Brigantine NEPTUN's 2026–2027 voyage is something more realistic. Over 482 days the ship sails from Bali across three oceans to a homecoming berth in Kiel, three-quarters of the way around the planet, Indian Ocean, South Atlantic, North Atlantic. Not a closed loop, but a world-spanning blue-water arc, and in practical terms the closest thing to sailing around the world that most people will ever have a real chance to join.
The full route
The voyage opens in Bali on 1 May 2026. Leg 1 crosses the Indian Ocean via Komodo, Cocos (Keeling), Rodrigues and Mauritius to Réunion. Leg 2 swings north to Madagascar and Mayotte, then to Swahili Zanzibar. Leg 3 runs south down the Mozambique Channel through some of the richest cetacean waters on the planet. Leg 4 rounds the Cape of Good Hope and ties up in Cape Town just before Christmas. 8,186 nautical miles, four legs, eight months of sailing on the 2026 voyage page.
Leg 5 opens 2027 with a 44-day South Atlantic crossing via Saint Helena to Fortaleza. Leg 6 rides the north coast of South America to Trinidad. Leg 7 island-hops the Windward Islands to Antigua. Leg 8 is the classic spring transatlantic to the Azores. Leg 9 closes the voyage through Guernsey and Helgoland to Kiel on 25 August. Full itinerary and pricing for the closing half on the 2027 voyage page.
The Caribbean weeks in the middle are their own chapter, see sailing in the Caribbean. If the two ocean crossings are what you came for, start with sailing across the Atlantic.

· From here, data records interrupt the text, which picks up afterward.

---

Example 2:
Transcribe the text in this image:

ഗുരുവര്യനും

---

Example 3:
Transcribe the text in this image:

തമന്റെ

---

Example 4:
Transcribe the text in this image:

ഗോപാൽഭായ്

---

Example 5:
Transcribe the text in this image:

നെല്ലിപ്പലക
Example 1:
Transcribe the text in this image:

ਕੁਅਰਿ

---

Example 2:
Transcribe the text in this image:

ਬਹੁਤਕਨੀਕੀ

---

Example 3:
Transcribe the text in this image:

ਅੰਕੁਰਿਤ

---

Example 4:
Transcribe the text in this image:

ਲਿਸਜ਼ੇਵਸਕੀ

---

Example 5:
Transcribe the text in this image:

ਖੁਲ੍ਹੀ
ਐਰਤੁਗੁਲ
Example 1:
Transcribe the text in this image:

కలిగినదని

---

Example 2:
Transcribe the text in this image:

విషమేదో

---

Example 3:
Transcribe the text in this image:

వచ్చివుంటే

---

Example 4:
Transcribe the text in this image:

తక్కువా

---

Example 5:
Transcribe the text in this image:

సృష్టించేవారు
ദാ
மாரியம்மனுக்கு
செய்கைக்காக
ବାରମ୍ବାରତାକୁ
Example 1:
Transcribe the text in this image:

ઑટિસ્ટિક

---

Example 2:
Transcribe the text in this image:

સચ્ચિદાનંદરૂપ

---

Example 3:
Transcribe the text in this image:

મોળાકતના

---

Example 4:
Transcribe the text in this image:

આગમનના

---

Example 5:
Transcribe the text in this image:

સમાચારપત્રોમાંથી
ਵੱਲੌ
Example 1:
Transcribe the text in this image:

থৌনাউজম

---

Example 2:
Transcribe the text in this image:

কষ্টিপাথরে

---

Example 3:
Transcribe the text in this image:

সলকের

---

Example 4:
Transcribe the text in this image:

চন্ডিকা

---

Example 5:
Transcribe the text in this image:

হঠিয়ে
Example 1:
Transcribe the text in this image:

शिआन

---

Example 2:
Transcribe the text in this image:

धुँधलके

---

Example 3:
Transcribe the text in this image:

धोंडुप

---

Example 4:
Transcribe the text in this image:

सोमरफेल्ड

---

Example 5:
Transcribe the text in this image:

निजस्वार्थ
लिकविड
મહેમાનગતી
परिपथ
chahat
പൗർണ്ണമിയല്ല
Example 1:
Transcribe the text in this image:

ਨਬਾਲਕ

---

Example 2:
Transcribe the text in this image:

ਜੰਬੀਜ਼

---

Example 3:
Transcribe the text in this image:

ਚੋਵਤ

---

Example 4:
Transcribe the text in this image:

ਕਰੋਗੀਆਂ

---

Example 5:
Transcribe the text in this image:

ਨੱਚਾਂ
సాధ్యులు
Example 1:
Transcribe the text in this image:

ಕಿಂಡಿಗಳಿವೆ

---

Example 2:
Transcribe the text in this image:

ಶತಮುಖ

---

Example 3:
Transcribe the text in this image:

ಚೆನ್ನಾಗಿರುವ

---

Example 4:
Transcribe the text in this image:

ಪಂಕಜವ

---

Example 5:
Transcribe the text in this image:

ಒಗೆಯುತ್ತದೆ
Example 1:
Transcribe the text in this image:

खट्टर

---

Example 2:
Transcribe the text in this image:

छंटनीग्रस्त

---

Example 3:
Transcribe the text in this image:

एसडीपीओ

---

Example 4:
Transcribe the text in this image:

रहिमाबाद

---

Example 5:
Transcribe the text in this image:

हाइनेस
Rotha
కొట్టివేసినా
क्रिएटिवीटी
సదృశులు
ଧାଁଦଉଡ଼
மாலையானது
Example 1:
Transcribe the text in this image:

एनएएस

You don't have to do the whole thing
The world voyage is modular by design. Each of the nine legs is sold as its own trainee berth, with its own dates, distance, and price. You join where you can get to, you sail the leg, you step off at the next landfall. Most people do one leg. Some do two or three back-to-back. A handful stitch together most of the voyage across the two seasons.

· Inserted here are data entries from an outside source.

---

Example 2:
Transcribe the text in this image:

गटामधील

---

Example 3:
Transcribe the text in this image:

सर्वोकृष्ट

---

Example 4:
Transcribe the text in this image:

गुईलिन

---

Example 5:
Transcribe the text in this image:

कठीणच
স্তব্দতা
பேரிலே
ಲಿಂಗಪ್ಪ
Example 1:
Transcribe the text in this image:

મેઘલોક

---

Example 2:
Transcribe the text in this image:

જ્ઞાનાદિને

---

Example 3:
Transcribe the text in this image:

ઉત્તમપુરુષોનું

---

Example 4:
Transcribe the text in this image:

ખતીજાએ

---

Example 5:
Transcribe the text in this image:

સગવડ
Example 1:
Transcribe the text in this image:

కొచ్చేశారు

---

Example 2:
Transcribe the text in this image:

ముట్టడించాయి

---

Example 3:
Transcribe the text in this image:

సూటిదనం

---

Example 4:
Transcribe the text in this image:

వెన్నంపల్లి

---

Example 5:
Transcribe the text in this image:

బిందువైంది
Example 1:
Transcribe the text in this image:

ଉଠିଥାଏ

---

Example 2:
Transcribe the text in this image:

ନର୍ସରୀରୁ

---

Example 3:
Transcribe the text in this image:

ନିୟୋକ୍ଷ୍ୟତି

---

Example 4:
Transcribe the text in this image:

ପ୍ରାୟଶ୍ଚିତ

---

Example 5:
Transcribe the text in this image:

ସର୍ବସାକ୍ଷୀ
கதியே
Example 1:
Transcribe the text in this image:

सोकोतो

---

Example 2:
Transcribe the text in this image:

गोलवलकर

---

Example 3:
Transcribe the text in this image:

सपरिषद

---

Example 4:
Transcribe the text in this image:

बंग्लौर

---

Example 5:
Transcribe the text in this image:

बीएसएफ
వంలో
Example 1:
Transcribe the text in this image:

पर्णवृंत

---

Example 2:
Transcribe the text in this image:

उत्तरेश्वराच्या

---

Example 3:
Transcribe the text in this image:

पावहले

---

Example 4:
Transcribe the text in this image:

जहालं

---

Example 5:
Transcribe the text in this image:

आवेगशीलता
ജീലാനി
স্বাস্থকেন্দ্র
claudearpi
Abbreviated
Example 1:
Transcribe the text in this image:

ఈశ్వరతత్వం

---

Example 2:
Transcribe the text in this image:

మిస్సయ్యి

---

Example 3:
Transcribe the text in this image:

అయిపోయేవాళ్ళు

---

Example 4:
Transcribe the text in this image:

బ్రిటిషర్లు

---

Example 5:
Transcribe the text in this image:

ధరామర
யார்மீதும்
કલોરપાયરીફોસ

Two or three weeks is a typical leg length; a full trade-wind crossing like Leg 5 or Leg 8 runs closer to six. You can honestly say you sailed a piece of the world voyage on anything from a short sabbatical window to a full gap year. The trainees on Leg 1 hand the ship to trainees on Leg 2, who hand it on to Leg 3. That is how the whole thing actually gets around the planet.